## Objectif 1
D'après le texte intitulé DIVAS, qui sont les deux femmes qui se sont réunies dans ce travail ?
## Objectif 2
Indiquez si chacune des affirmations suivantes concorde avec le texte intitulé DIVAS, en citant les mots qui le prouvent : (a) les deux femmes racontent leur vie sur un mode humoristique ; (b) les personnages d'opéra sont présentés comme mesurés dans leurs paroles ; (c) ce travail veut faire profiter un public plus restreint de la musique dite sérieuse.

## Texte fourni
□ □ □ □
DIVAS
-La vie et la scène :
Confrontées à la réalité du métier, façonnées par l'étude de répertoires, exposées aux exigences des collaborateurs depuis de nombreuses années, Eva Nyakas et Diana Gonnissen se sont réunies dans un travail qui permet de " déposer leurs paquets " et de faire bénéficier un plus large public de la musique dite " sérieuse ". Sous le mode humoristique elles relatent, en somme, les aléas de leur vie de chanteuse, les méandres de leur vie de femmes, les fantasmes de gloire, les illusions perdues et les paris gagnés de la vie.
Prenons un opéra et transposons-le dans la réalité. Dépêchez-vous alors d'appeler les urgences car les personnages qui sortent tout droit des livrets d'opéra sont tous des écorchés, hystériques, tourmentés, maudits, paranoïaques, sans philtre émotionnel, continuellement dans l'exagération des mots et des situations… Il faut les enfermer! Or, ces personnages sont justement les témoins de la dynamique humaine et permettent d'exprimer avec feu ce qui nous tourmente, hommes et femmes du XXIe siècle.
□ □ □ □
## Matériel

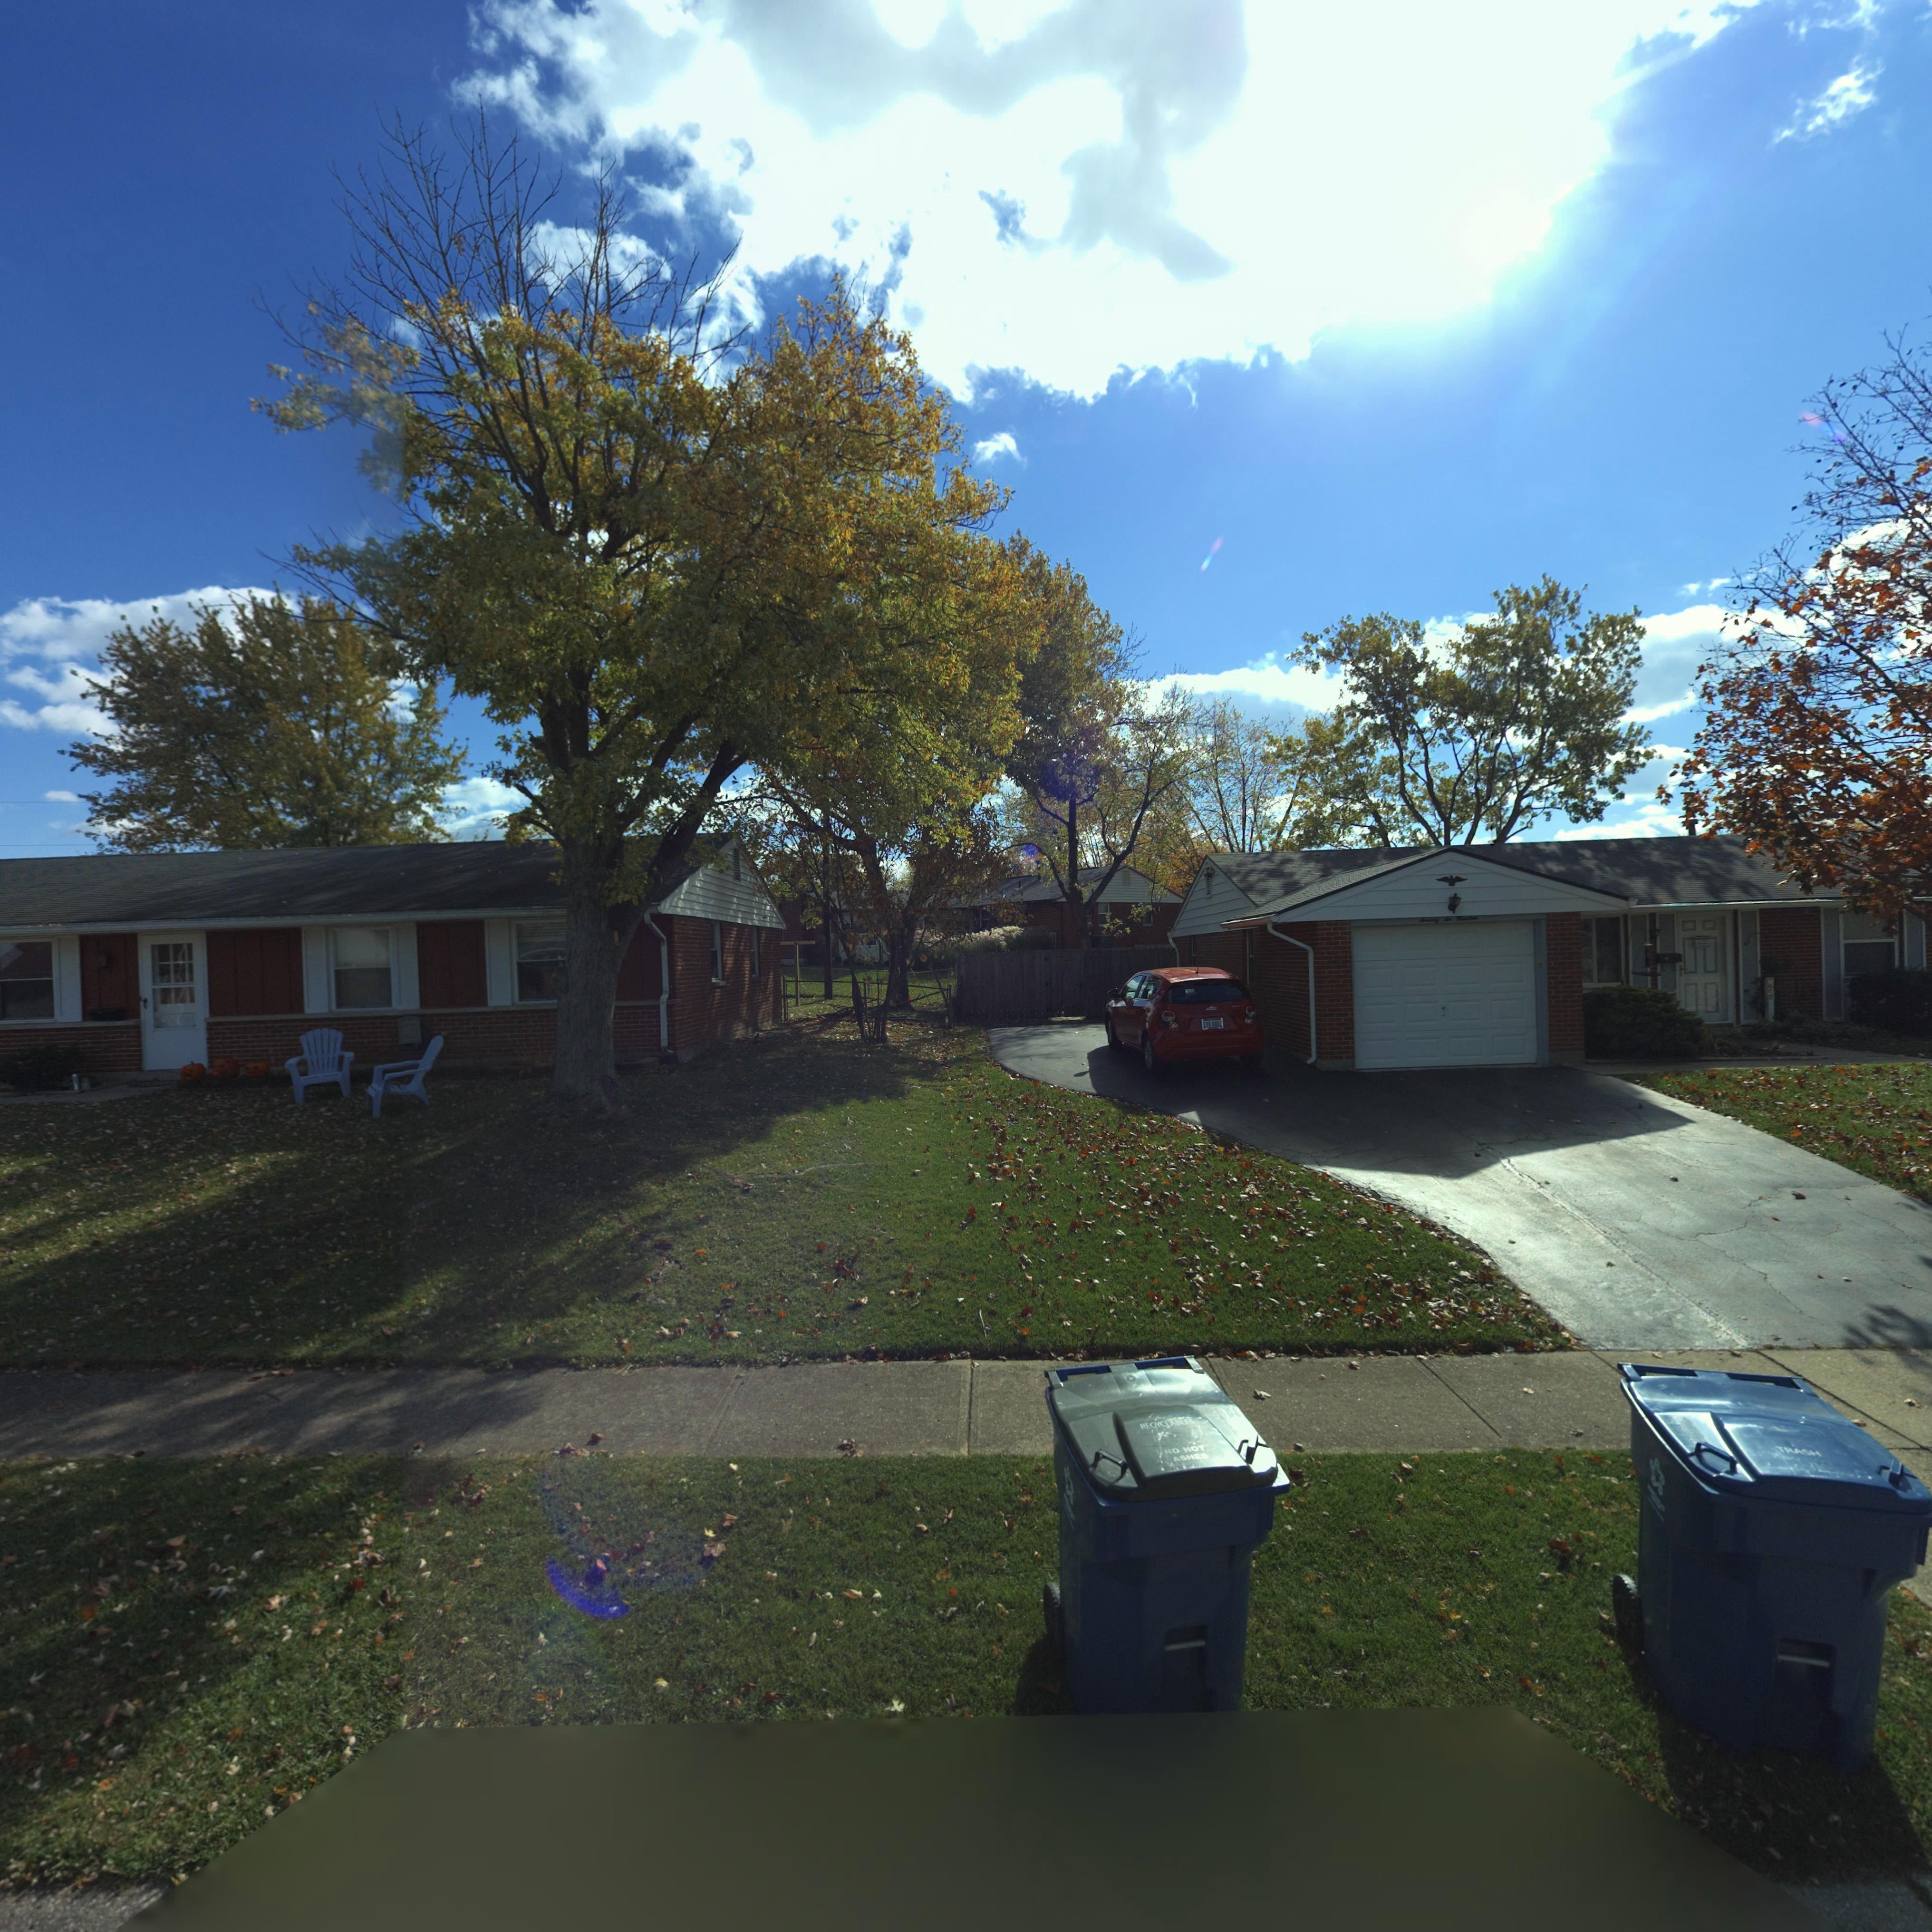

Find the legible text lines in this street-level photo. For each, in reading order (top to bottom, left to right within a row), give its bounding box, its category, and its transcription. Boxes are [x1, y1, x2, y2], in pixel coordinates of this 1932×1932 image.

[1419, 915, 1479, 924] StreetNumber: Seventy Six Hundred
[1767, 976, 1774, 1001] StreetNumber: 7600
□ □ □ □
## Corrigé 1
Eva Nyakas et Diana Gonnissen.

## Corrigé 2
(a) Oui : « Sous le mode humoristique elles relatent, en somme, les aléas de leur vie de chanteuse ».
(b) Non : « continuellement dans l'exagération des mots et des situations ».
(c) Non : « faire bénéficier un plus large public ».